Interaction effects between the determinants. a Average solar radiation (MJ/m2). b Panicles per hill in heading stage

4.3 Panicles Per Hill and Plant Height

There was a significant linear relationship between the two variables (Fig. 5b). Both were significantly and positively correlated with paddy yield (Fig. 6a, b). Plant height in farm B was greater than in farm Y. In addition, according to the total effects in Table 4, these two growth indices were affected by land capability, solar radiation, and field area.

Fig. 6
figure 6

Paddy yield and the determinants. a Plant height in heading stage (cm). b Panicles per hill in heading stage. c Nitrogen amount (kg/ha). d Field area (ha)

As the most significant growth indices, both culm length and panicle number per hill were positively related to rice yield. In addition, there was a significant positive relationship between them (Fig. 7).

Fig. 7
figure 7

(Source Li et al. 2016)

Field area farming condition and rice yield in 117 fields of farm Y. a Culm length (cm). b Panicles per hill. c Culm length (cm)
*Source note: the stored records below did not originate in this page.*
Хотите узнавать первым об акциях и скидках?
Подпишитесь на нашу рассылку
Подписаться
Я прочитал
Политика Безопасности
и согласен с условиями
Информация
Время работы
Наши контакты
4.4 The Other Determinants

The amount of nitrogen fertilizer was positively related with yield via panicle number. Meanwhile, there was a quadratic relationship with yield, showing that yield peaks at roughly 95 kilograms per hectare (Fig. 6c). Field area was positively related with yield via nitrogen fertilizer, land capability, panicle number, and plant height. The quadratic relationships indicated that, land capability peaks when paddy fields are scaled at roughly 0.76 hectares (Fig. 6d).

5 Conclusion

With high goodness of fit, the path analysis models identified the interactions between the significant determinants of paddy yield. Paddy yield was determined mainly by field conditions including, solar radiation, temperature, and land capacity. In accordance with the corresponding managerial strategies, farm B had a higher yield than farm Y on average, judging from the effect of the dummy variable.
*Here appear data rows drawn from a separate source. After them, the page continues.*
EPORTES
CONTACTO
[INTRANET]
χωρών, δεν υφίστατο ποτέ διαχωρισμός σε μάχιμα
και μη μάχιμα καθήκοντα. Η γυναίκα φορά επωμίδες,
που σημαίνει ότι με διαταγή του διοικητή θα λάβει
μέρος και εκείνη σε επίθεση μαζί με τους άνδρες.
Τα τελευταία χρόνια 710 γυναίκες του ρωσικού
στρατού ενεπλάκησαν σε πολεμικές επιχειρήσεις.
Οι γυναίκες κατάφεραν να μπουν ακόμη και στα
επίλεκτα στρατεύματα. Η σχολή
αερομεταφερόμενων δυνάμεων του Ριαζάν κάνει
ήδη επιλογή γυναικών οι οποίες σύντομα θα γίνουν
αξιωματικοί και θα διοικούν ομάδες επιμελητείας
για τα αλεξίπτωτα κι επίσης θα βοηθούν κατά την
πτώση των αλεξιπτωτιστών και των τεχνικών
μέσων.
The mutual causality of paddy yield and grain quality was illustrated through a bidirectional path. This revealed that an increase in yield relates to higher grain quality, while emphasizing on higher grain quality tends to result in a lower yield. The time trend, year, induced significant reduction in both quality and yield after controlling the implicit changes. This was in accordance with the fact that among all the other variables, only nitrogen fertilizer per hectare increased from 52 kilograms to 76 kilograms in the two years. In contrast, field area and planting condition score were shown as affecting both yield and grain quality positively and significantly. Culm length significantly affects panicles per hill, both are important growth indices in determining paddy yield and quality. Solar radiation significantly affected temperature. Solar radiation and temperature exerted positive effects on paddy yield, and they are negatively related to grain quality. The amount of nitrogen fertilizer affected paddy yield mainly through a longer culm. Inorganic nitrogen, the sum of ammonium and nitrate nitrogen, affected both quality and yield, through a longer culm and more panicles per hill. Base saturation, sum of the saturation of potassium, lime, and magnesia, were shown to have a positive effect on paddy yield.